§ **Input for this task**:
···

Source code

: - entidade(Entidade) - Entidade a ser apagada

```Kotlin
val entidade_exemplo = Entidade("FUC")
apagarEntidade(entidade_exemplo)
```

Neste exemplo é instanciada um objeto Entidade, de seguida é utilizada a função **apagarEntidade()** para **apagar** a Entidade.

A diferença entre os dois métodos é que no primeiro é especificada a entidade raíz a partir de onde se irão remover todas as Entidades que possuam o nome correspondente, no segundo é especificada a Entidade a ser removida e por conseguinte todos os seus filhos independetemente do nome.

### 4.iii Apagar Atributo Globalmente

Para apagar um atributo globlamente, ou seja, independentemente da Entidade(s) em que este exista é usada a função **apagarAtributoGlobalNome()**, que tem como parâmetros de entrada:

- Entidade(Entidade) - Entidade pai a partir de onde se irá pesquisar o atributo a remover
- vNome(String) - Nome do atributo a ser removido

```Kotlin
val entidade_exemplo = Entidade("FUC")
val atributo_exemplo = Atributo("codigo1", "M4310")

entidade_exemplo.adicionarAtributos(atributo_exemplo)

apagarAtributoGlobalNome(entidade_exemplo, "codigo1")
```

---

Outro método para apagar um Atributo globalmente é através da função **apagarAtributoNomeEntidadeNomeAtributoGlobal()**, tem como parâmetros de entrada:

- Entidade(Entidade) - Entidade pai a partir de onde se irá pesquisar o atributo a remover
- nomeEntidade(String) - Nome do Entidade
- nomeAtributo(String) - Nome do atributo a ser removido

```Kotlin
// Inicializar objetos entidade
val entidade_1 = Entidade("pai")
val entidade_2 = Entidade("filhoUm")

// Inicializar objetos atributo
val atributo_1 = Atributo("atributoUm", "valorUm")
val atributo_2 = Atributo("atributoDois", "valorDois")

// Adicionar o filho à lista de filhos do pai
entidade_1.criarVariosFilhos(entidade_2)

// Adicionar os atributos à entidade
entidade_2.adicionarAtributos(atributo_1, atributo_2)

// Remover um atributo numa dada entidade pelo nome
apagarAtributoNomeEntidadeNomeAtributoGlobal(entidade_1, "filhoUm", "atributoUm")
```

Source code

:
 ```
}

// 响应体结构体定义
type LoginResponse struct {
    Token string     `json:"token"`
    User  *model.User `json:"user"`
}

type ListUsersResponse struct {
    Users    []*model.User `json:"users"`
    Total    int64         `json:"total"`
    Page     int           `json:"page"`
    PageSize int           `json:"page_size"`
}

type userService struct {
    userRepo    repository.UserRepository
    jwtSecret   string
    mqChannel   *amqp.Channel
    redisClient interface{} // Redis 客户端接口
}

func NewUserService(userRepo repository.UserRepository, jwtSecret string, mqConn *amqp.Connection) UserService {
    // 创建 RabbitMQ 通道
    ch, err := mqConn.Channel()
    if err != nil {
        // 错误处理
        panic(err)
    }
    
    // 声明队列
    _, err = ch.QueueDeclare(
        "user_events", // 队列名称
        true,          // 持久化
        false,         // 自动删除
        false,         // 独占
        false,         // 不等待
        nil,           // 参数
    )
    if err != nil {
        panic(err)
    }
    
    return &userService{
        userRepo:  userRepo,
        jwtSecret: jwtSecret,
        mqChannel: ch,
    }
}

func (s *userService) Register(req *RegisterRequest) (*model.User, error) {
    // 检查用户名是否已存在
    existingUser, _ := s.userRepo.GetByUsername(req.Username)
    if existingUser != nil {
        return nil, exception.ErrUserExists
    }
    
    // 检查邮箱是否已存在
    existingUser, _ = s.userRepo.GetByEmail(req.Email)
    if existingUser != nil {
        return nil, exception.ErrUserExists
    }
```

···

Transcribe, with no changes, the listing above from its first line through the line with "Neste exemplo é", including that line, and stop once it is done.

§ **Your response**:
Source code

: - entidade(Entidade) - Entidade a ser apagada

```Kotlin
val entidade_exemplo = Entidade("FUC")
apagarEntidade(entidade_exemplo)
```

Neste exemplo é instanciada um objeto Entidade, de seguida é utilizada a função **apagarEntidade()** para **apagar** a Entidade.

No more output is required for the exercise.